Can The Happy Few Lead Us to Sustainability?
A recent survey ranked business owners as the happiest class of worker. But government data I looked at last year shows that architects are relatively unlikely to endure prolonged depression on the job. Many kneejerk jokes can follow this news. None are funny.
This idea that creative types can be happier challenges the sustainable economy. If we continue to presume that we’ll adjust to climate change by following design wizards rather than by building industries for skilled and unskilled workers, we’re due for a dangerous disappointment. Climate change is depressing- and the way to counter its grim force lies in marshaling a range of resources, not just creative ones, to adjust our economy to its effects.
We need to make our economy one that maximizes resilience and endurance, even while it creates happiness.
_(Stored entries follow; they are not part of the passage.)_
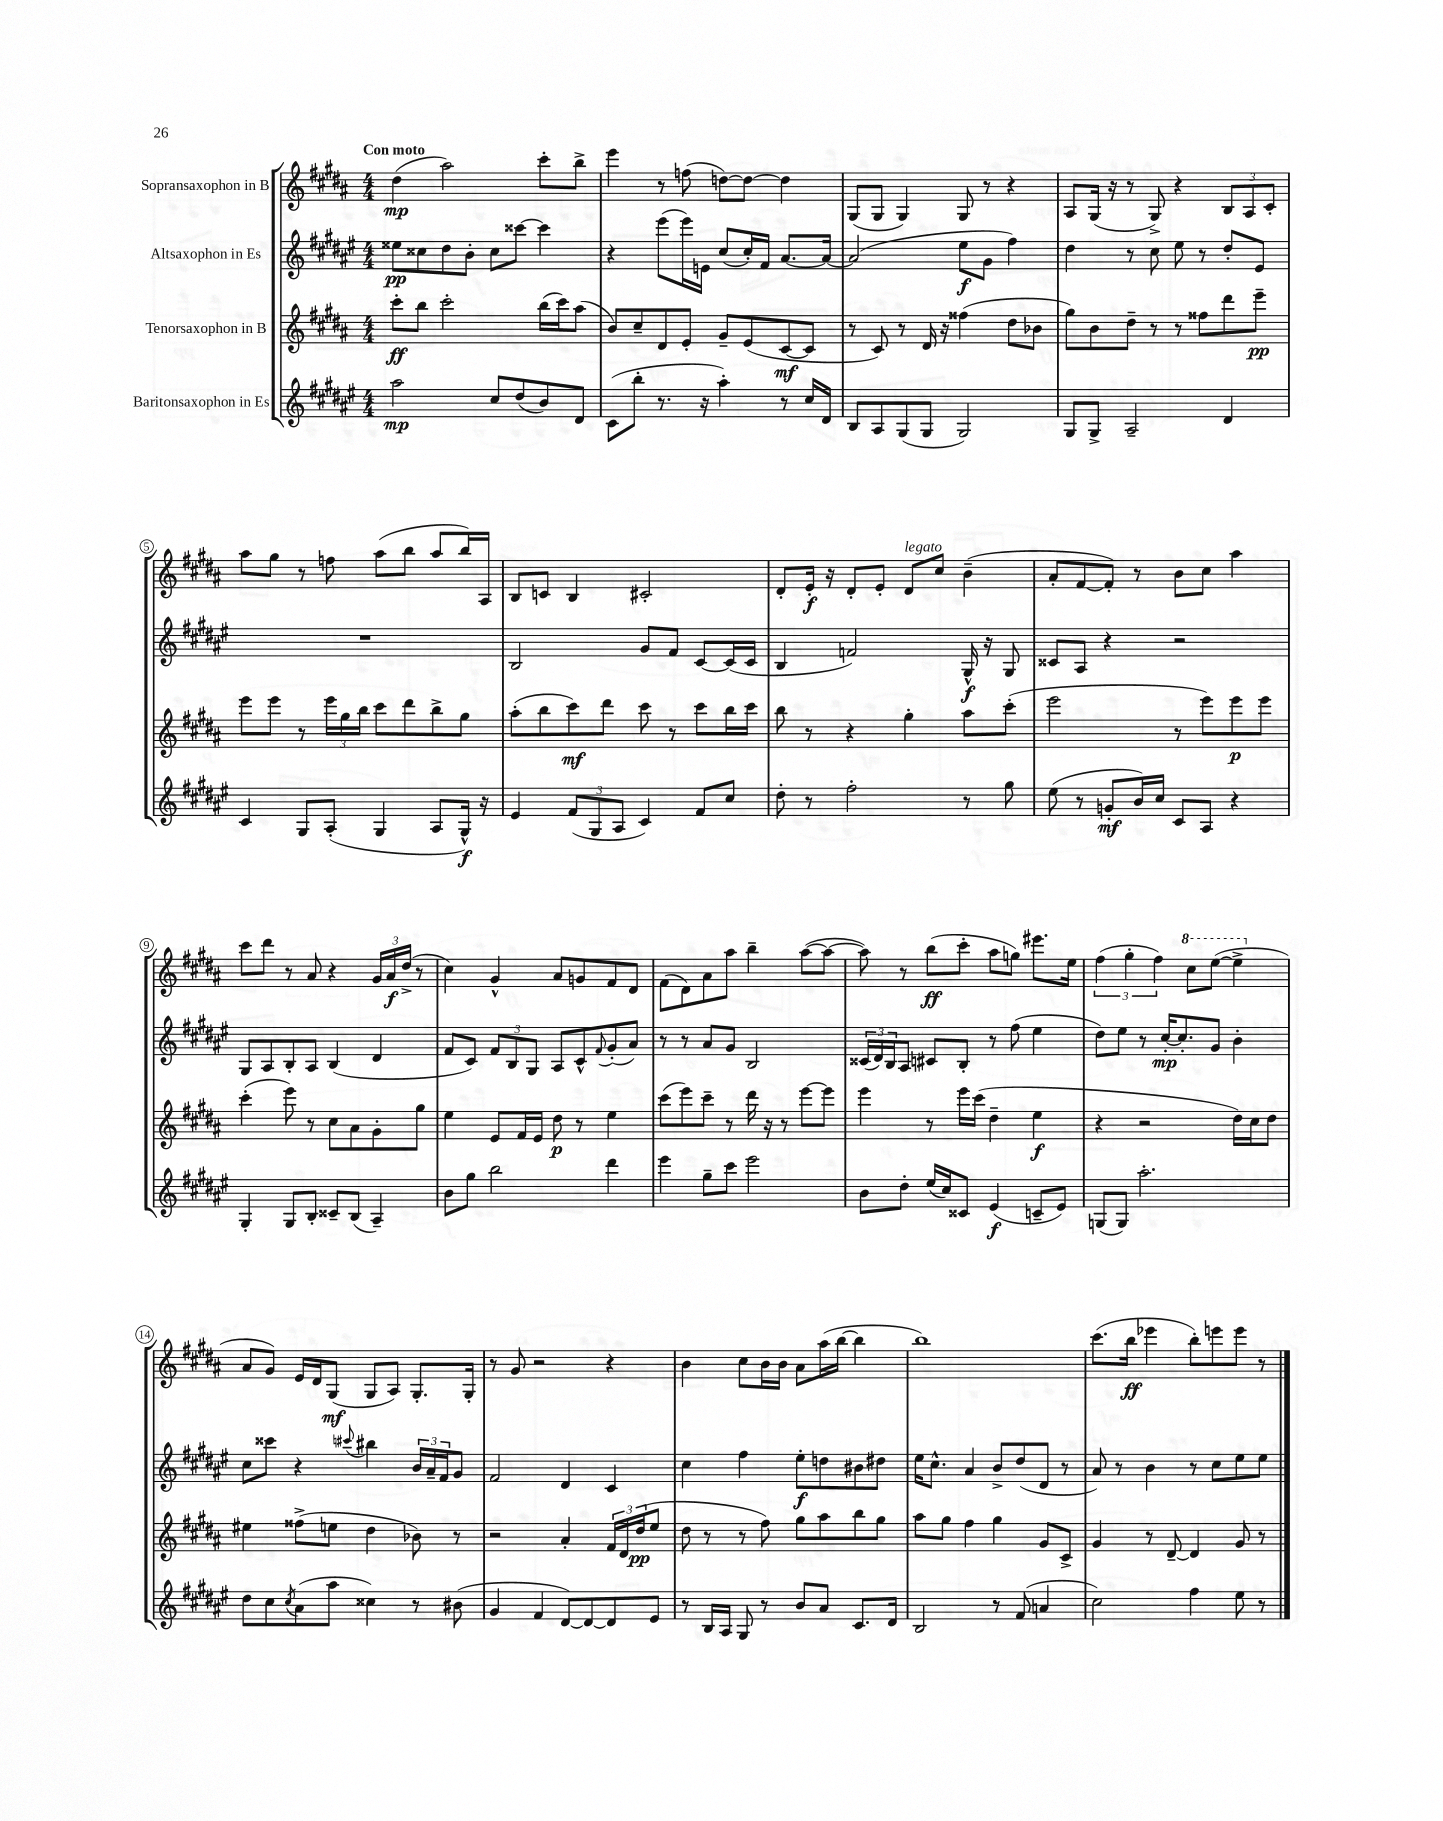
<<
\new StaffGroup <<
\new Staff = "s0" \with { instrumentName = "Sopransaxophon in B" } {
    \clef treble \key b \major \numericTimeSignature \time 4/4 \tempo "Con moto"
    dis''4\mp( ais''2) cis'''8-. b''8-> |
    e'''4 r8 f''8( d''8~) d''8~ d''4 |
    gis8( gis8 gis4) gis8 r8 r4 |
    ais8 gis16( r16 r8 gis8->) r4 \tuplet 3/2 { b8 ais8 cis'8-. } |
    ais''8 gis''8 r8 f''8 ais''8( b''8 ais''8 b''16) ais16 |
    b8 c'8 b4 cis'2-. |
    dis'8-. e'16-.\f r16 dis'8-. e'8-. dis'8^\markup { \italic "legato" } cis''8 b'4--( |
    ais'8-. fis'8~ fis'8-.) r8 b'8 cis''8 ais''4 |
    cis'''8 dis'''8 r8 ais'8 r4 \tuplet 3/2 { gis'16 ais'16\f dis''16->( } r8 |
    cis''4) gis'4-^ ais'8 g'8 fis'8 dis'8 |
    fis'8( dis'8) ais'8 ais''8 b''4-- ais''8~( ais''8~ |
    ais''8) r8 b''8\ff( cis'''8-. ais''8 g''8) eis'''8. e''16 |
    \tuplet 3/2 { fis''4( gis''4-. fis''4) } \ottava #1 cis'''8 e'''8~( e'''4-> \ottava #0 |
    ais'8 gis'8) e'16 dis'16 gis8\mf( gis8 ais8) gis8.-. gis16-. |
    r8 gis'8 r2 r4 |
    b'4 cis''8 b'16 b'16 ais'8 ais''16( b''16~ b''4 |
    b''1) |
    cis'''8.( b''16\ff ees'''4 b''8-.) e'''8 e'''8 r8 \bar "|." |
}
\new Staff = "s1" \with { instrumentName = "Altsaxophon in Es" } {
    \clef treble \key fis \major \numericTimeSignature \time 4/4
    eisis''8\pp cisis''8 dis''8 b'8-. cisis''8 cisis'''8~ cisis'''4 |
    r4 eis'''8( eis'''16) e'16 cis''8( cis''16-.) fis'16 ais'8.~ ais'16~ |
    ais'2( eis''8\f gis'8 fis''4) |
    dis''4 r8 cis''8 eis''8 r8 dis''8-. eis'8 |
    R1 |
    b2 gis'8 fis'8 cis'8~ cis'16( cis'16 |
    b4 f'2) gis16-^\f r16 gis8 |
    cisis'8 ais8 r4 r2 |
    gis8 ais8 b8-. ais8 b4( dis'4 |
    fis'8 cis'8) \tuplet 3/2 { fis'8 b8 gis8 } ais8 cis'8-^ \appoggiatura { fis'8 } gis'8-.( ais'8) |
    r8 r8 ais'8 gis'8 b2 |
    \tuplet 3/2 { cisis'16( dis'16) b16 } ais8 cis'8 b8-. r8 fis''8( eis''4 |
    dis''8) eis''8 r8 cis''16~-.\mp cis''8.-. gis'8 b'4-. |
    cis''8 cisis'''8 r4 \appoggiatura { cis'''8 } bis''4 \tuplet 3/2 { b'16 ais'16-- fis'16 } gis'8 |
    fis'2 dis'4 cis'4 |
    cis''4 fis''4 eis''8-.\f d''8 bis'8 dis''8 |
    eis''16 cis''8.-^ ais'4 b'8-> dis''8( dis'8 r8 |
    ais'8) r8 b'4 r8 cis''8 eis''8 eis''8 \bar "|." |
}
\new Staff = "s2" \with { instrumentName = "Tenorsaxophon in B" } {
    \clef treble \key b \major \numericTimeSignature \time 4/4
    cis'''8-.\ff b''8 cis'''2-. b''16( cis'''16) ais''8( |
    b'8) cis''8-- dis'8 e'8-. gis'8-- e'8( cis'8~\mf cis'8 |
    r8 cis'8) r8 dis'16 r16 fisis''4( dis''8 bes'8 |
    gis''8) b'8 dis''8-- r8 r8 fisis''8 dis'''8 e'''8--\pp |
    e'''8 e'''8 r8 \tuplet 3/2 { e'''16 gis''16 b''16 } cis'''8 dis'''8 b''8-> gis''8 |
    ais''8-.( b''8 cis'''8\mf) dis'''8 cis'''8 r8 cis'''8 b''16 cis'''16 |
    b''8 r8 r4 gis''4-. ais''8 cis'''8-.( |
    e'''2 r8 e'''8) e'''8\p e'''8 |
    cis'''4-.( e'''8) r8 cis''8 ais'8 gis'8-. gis''8 |
    e''4 e'8 fis'16 e'16 dis''8\p r8 e''4 |
    cis'''8( e'''8) cis'''8-- r8 dis'''16 r16 r8 e'''8~ e'''8 |
    e'''4 r8 e'''16 cis'''16( dis''4-- e''4\f |
    r4 r2 dis''16) cis''16 dis''8 |
    eis''4 fisis''8->( e''8 dis''4 bes'8) r8 |
    r2 ais'4-. \tuplet 3/2 { fis'16 dis'16 dis''16\pp( } e''8 |
    dis''8 r8 r8 fis''8) gis''8 ais''8 b''8 gis''8 |
    ais''8 gis''8 fis''4 gis''4 gis'8 cis'8-> |
    gis'4 r8 dis'8~-- dis'4 gis'8 r8 \bar "|." |
}
\new Staff = "s3" \with { instrumentName = "Baritonsaxophon in Es" } {
    \clef treble \key fis \major \numericTimeSignature \time 4/4
    ais''2\mp cis''8 dis''8( b'8) dis'8 |
    cis'8( b''8-. r8. r16 ais''4-.) r8 cis''16 dis'16 |
    b8 ais8 gis8( gis8 gis2) |
    gis8 gis8-> ais2-- dis'4 |
    cis'4 gis8 ais8-.( gis4 ais8 gis16-^\f) r16 |
    eis'4 \tuplet 3/2 { fis'8( gis8 ais8 } cis'4) fis'8 cis''8 |
    dis''8-. r8 fis''2-. r8 gis''8 |
    eis''8( r8 g'8-.\mf b'16) cis''16 cis'8 ais8 r4 |
    gis4-. gis8 b8-. cisis'8-- b8( ais4--) |
    b'8 gis''8 b''2 dis'''4 |
    eis'''4 gis''8-- cis'''8 eis'''2 |
    b'8 dis''8-. eis''16( cis''16) cisis'8 eis'4\f( c'8-- eis'8) |
    g8( g8) ais''2.-. |
    dis''8 cis''8 \acciaccatura { cis''8 } ais'8( ais''8 cisis''4) r8 bis'8( |
    gis'4 fis'4 dis'8~) dis'8~ dis'8 eis'8 |
    r8 b16 ais16 gis8 r8 b'8 ais'8 cis'8. dis'16 |
    b2 r8 fis'8( a'4 |
    cis''2) fis''4 eis''8 r8 \bar "|." |
}
>>
>>
\layout { \context { \Score \override BarNumber.stencil = #(make-stencil-circler 0.1 0.3 ly:text-interface::print) } }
In 2006, the federal Substance Abuse and Mental Health Services Administration started breaking down annual surveys about “major depressive episodes” by job. The surveyors interviewed 70000 randomly selected adults, said agency spokesman Brad Stone, and found that seven of every 100 workers had gone two weeks with “loss of interest or pleasure and four other symptoms” like sleeplessness, lethargy, distraction and low self-image.
But among architects, surveyors and engineers, only 4.3% of respondents experienced such episodes- the lowest rate among all job categories. The highest incidence of depression, 10.8%, occurred among personal care and service workers.
This precise definition corresponds to the American Psychological Association’s terms, Stone said. It does not deal with workplace stress or other blocks to well-being. Depressive periods came up more often among workers under age 25 across all jobs. “Looking at professions that have an impact on public health or safety, ” Stone offered, “it’s valuable to everyone to address the status of those workers and what society might want to do to address their needs.”
Society must enlisting everyone to prepare for a wetter, stormier world. Fear and depression are just two of the factors our designers and joiners and therapists and clerks will have to address.